# PROBLEM REQUIREMENTS
Restate the following entries exactly. Keep the pictures out.

#### EXERCISE INPUTS ####

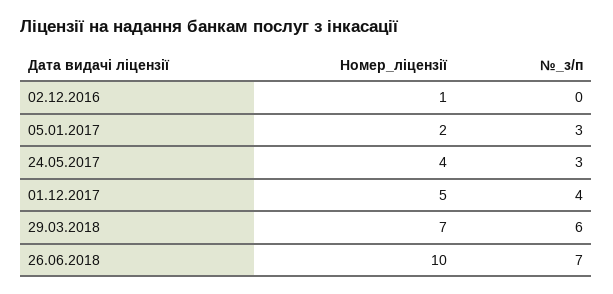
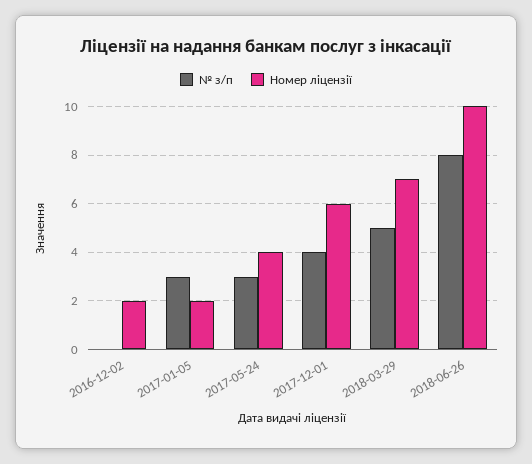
  {
    "Номер_ліцензії": {
-     "02.12.2016": 1,
+     "02.12.2016": 2,
      "05.01.2017": 2,
      "24.05.2017": 4,
-     "01.12.2017": 5,
+     "01.12.2017": 6,
      "29.03.2018": 7,
      "26.06.2018": 10
    },
    "№_з/п": {
      "02.12.2016": 0,
      "05.01.2017": 3,
      "24.05.2017": 3,
      "01.12.2017": 4,
-     "29.03.2018": 6,
+     "29.03.2018": 5,
-     "26.06.2018": 7
+     "26.06.2018": 8
    }
  }

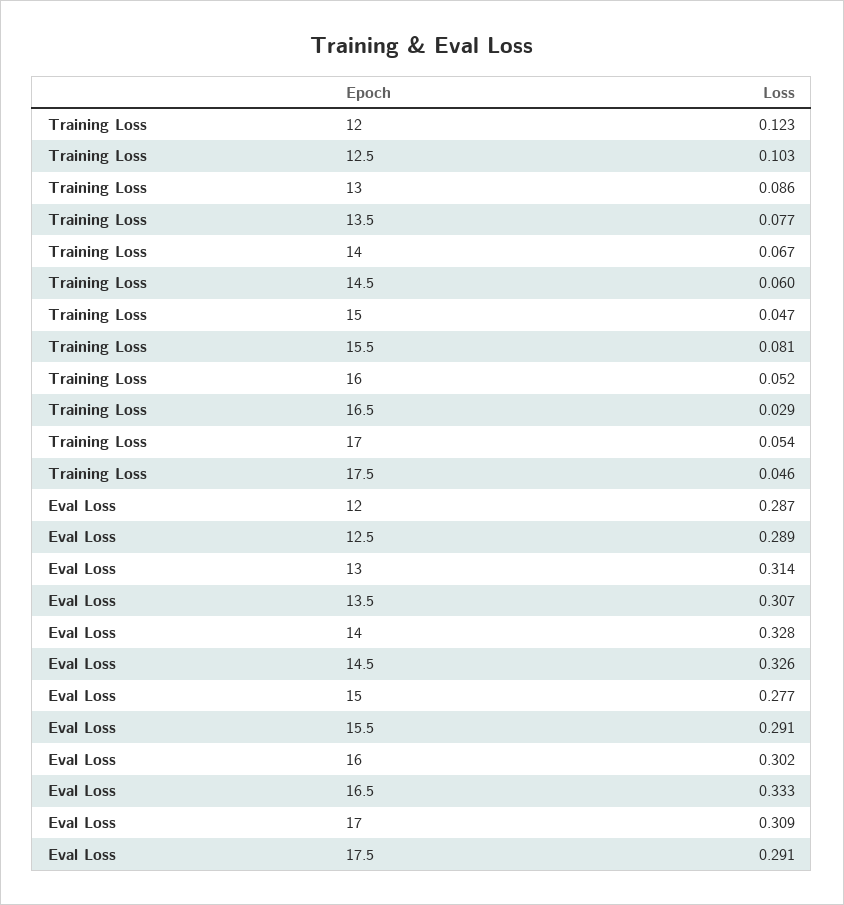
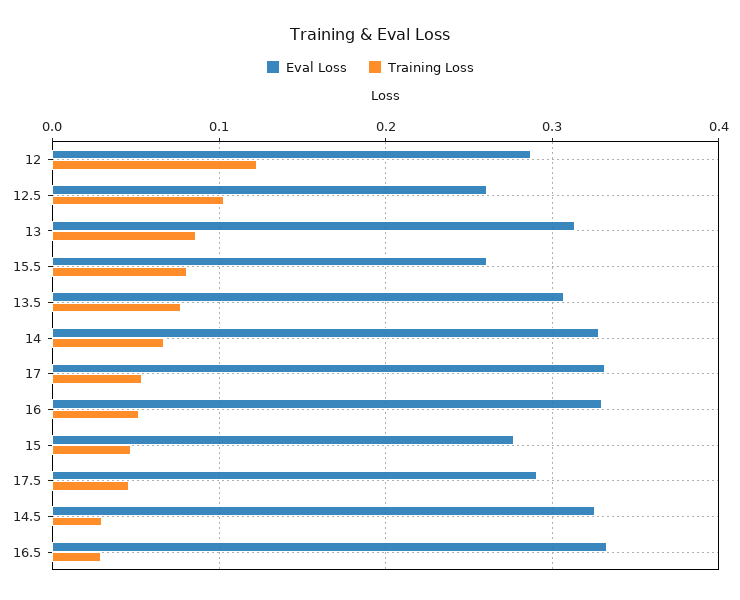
  {
    "Training Loss": {
      "12": 0.123,
      "12.5": 0.103,
      "13": 0.086,
      "13.5": 0.077,
      "14": 0.067,
-     "14.5": 0.06,
+     "14.5": 0.03,
      "15": 0.047,
      "15.5": 0.081,
      "16": 0.052,
      "16.5": 0.029,
      "17": 0.054,
      "17.5": 0.046
    },
    "Eval Loss": {
      "12": 0.287,
-     "12.5": 0.289,
+     "12.5": 0.26,
      "13": 0.314,
      "13.5": 0.307,
      "14": 0.328,
      "14.5": 0.326,
      "15": 0.277,
-     "15.5": 0.291,
+     "15.5": 0.26,
-     "16": 0.302,
+     "16": 0.33,
      "16.5": 0.333,
-     "17": 0.309,
+     "17": 0.33,
      "17.5": 0.291
    }
  }

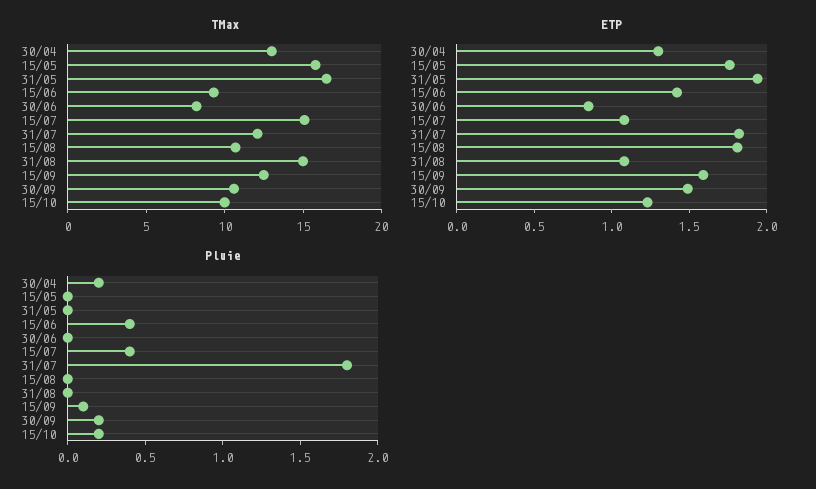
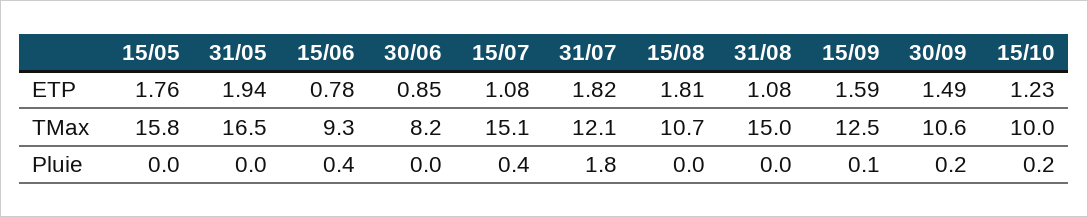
  {
    "TMax": {
-     "30/04": 13,
      "15/05": 15.8,
      "31/05": 16.5,
      "15/06": 9.3,
      "30/06": 8.2,
      "15/07": 15.1,
      "31/07": 12.1,
      "15/08": 10.7,
      "31/08": 15,
      "15/09": 12.5,
      "30/09": 10.6,
      "15/10": 10
    },
    "ETP": {
-     "30/04": 1.3,
      "15/05": 1.76,
      "31/05": 1.94,
-     "15/06": 1.4,
+     "15/06": 0.78,
      "30/06": 0.85,
      "15/07": 1.08,
      "31/07": 1.82,
      "15/08": 1.81,
      "31/08": 1.08,
      "15/09": 1.59,
      "30/09": 1.49,
      "15/10": 1.23
    },
    "Pluie": {
-     "30/04": 0.2,
      "15/05": 0,
      "31/05": 0,
      "15/06": 0.4,
      "30/06": 0,
      "15/07": 0.4,
      "31/07": 1.8,
      "15/08": 0,
      "31/08": 0,
      "15/09": 0.1,
      "30/09": 0.2,
      "15/10": 0.2
    }
  }

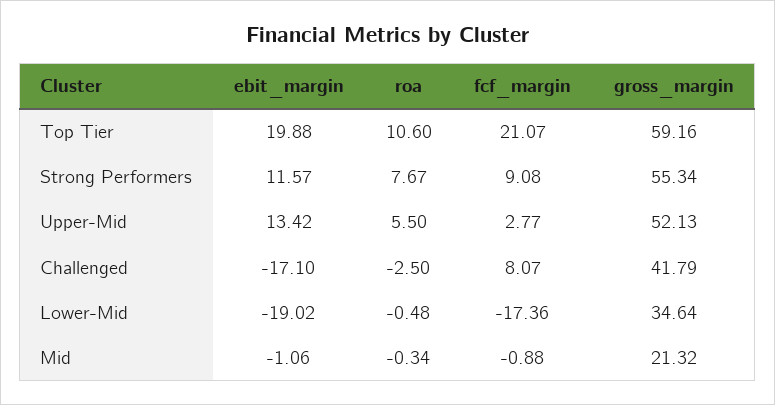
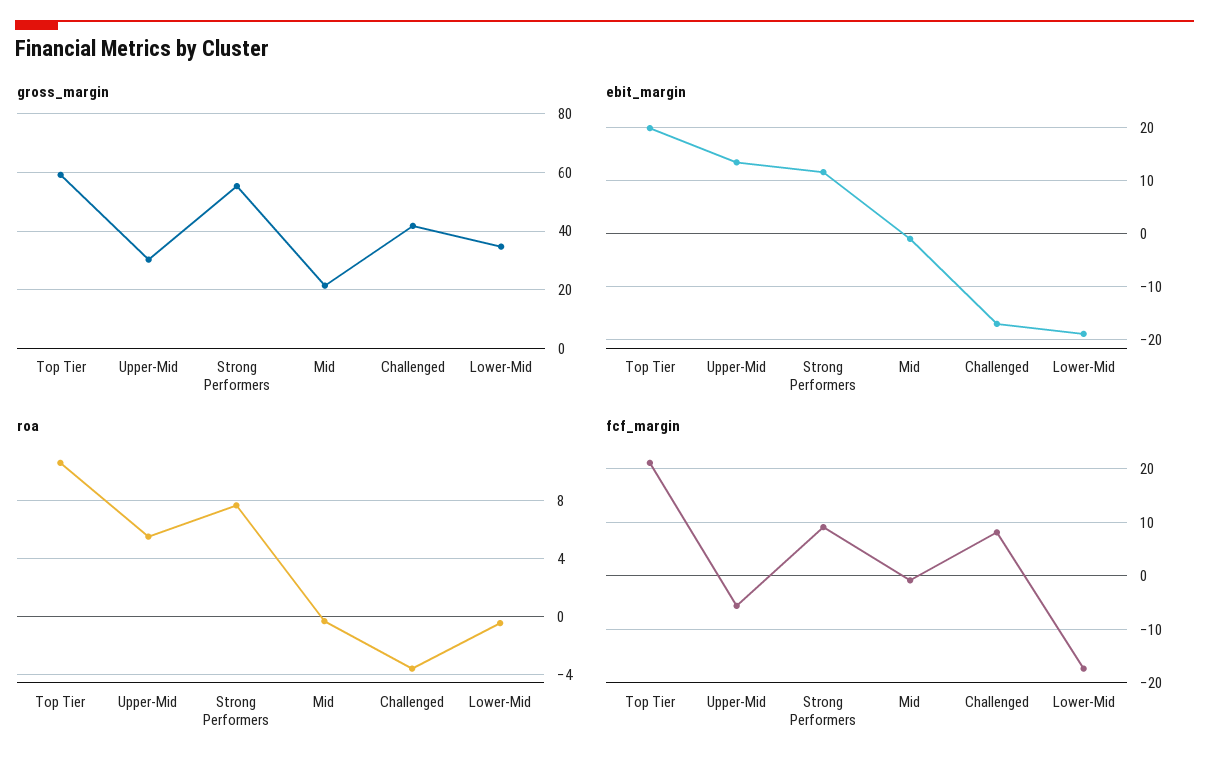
  {
    "ebit_margin": {
      "Top Tier": 19.88,
      "Strong Performers": 11.57,
      "Upper-Mid": 13.42,
      "Challenged": -17.1,
      "Lower-Mid": -19.02,
      "Mid": -1.06
    },
    "roa": {
      "Top Tier": 10.6,
      "Strong Performers": 7.67,
      "Upper-Mid": 5.5,
-     "Challenged": -2.5,
+     "Challenged": -3.5,
      "Lower-Mid": -0.48,
      "Mid": -0.34
    },
    "fcf_margin": {
      "Top Tier": 21.07,
      "Strong Performers": 9.08,
-     "Upper-Mid": 2.77,
+     "Upper-Mid": -6,
      "Challenged": 8.07,
      "Lower-Mid": -17.36,
      "Mid": -0.88
    },
    "gross_margin": {
      "Top Tier": 59.16,
      "Strong Performers": 55.34,
-     "Upper-Mid": 52.13,
+     "Upper-Mid": 30,
      "Challenged": 41.79,
      "Lower-Mid": 34.64,
      "Mid": 21.32
    }
  }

####

# WRITTEN REPLY
  {
    "Номер_ліцензії": {
-     "02.12.2016": 1,
+     "02.12.2016": 2,
      "05.01.2017": 2,
      "24.05.2017": 4,
-     "01.12.2017": 5,
+     "01.12.2017": 6,
      "29.03.2018": 7,
      "26.06.2018": 10
    },
    "№_з/п": {
      "02.12.2016": 0,
      "05.01.2017": 3,
      "24.05.2017": 3,
      "01.12.2017": 4,
-     "29.03.2018": 6,
+     "29.03.2018": 5,
-     "26.06.2018": 7
+     "26.06.2018": 8
    }
  }

  {
    "Training Loss": {
      "12": 0.123,
      "12.5": 0.103,
      "13": 0.086,
      "13.5": 0.077,
      "14": 0.067,
-     "14.5": 0.06,
+     "14.5": 0.03,
      "15": 0.047,
      "15.5": 0.081,
      "16": 0.052,
      "16.5": 0.029,
      "17": 0.054,
      "17.5": 0.046
    },
    "Eval Loss": {
      "12": 0.287,
-     "12.5": 0.289,
+     "12.5": 0.26,
      "13": 0.314,
      "13.5": 0.307,
      "14": 0.328,
      "14.5": 0.326,
      "15": 0.277,
-     "15.5": 0.291,
+     "15.5": 0.26,
-     "16": 0.302,
+     "16": 0.33,
      "16.5": 0.333,
-     "17": 0.309,
+     "17": 0.33,
      "17.5": 0.291
    }
  }

  {
    "TMax": {
-     "30/04": 13,
      "15/05": 15.8,
      "31/05": 16.5,
      "15/06": 9.3,
      "30/06": 8.2,
      "15/07": 15.1,
      "31/07": 12.1,
      "15/08": 10.7,
      "31/08": 15,
      "15/09": 12.5,
      "30/09": 10.6,
      "15/10": 10
    },
    "ETP": {
-     "30/04": 1.3,
      "15/05": 1.76,
      "31/05": 1.94,
-     "15/06": 1.4,
+     "15/06": 0.78,
      "30/06": 0.85,
      "15/07": 1.08,
      "31/07": 1.82,
      "15/08": 1.81,
      "31/08": 1.08,
      "15/09": 1.59,
      "30/09": 1.49,
      "15/10": 1.23
    },
    "Pluie": {
-     "30/04": 0.2,
      "15/05": 0,
      "31/05": 0,
      "15/06": 0.4,
      "30/06": 0,
      "15/07": 0.4,
      "31/07": 1.8,
      "15/08": 0,
      "31/08": 0,
      "15/09": 0.1,
      "30/09": 0.2,
      "15/10": 0.2
    }
  }

  {
    "ebit_margin": {
      "Top Tier": 19.88,
      "Strong Performers": 11.57,
      "Upper-Mid": 13.42,
      "Challenged": -17.1,
      "Lower-Mid": -19.02,
      "Mid": -1.06
    },
    "roa": {
      "Top Tier": 10.6,
      "Strong Performers": 7.67,
      "Upper-Mid": 5.5,
-     "Challenged": -2.5,
+     "Challenged": -3.5,
      "Lower-Mid": -0.48,
      "Mid": -0.34
    },
    "fcf_margin": {
      "Top Tier": 21.07,
      "Strong Performers": 9.08,
-     "Upper-Mid": 2.77,
+     "Upper-Mid": -6,
      "Challenged": 8.07,
      "Lower-Mid": -17.36,
      "Mid": -0.88
    },
    "gross_margin": {
      "Top Tier": 59.16,
      "Strong Performers": 55.34,
-     "Upper-Mid": 52.13,
+     "Upper-Mid": 30,
      "Challenged": 41.79,
      "Lower-Mid": 34.64,
      "Mid": 21.32
    }
  }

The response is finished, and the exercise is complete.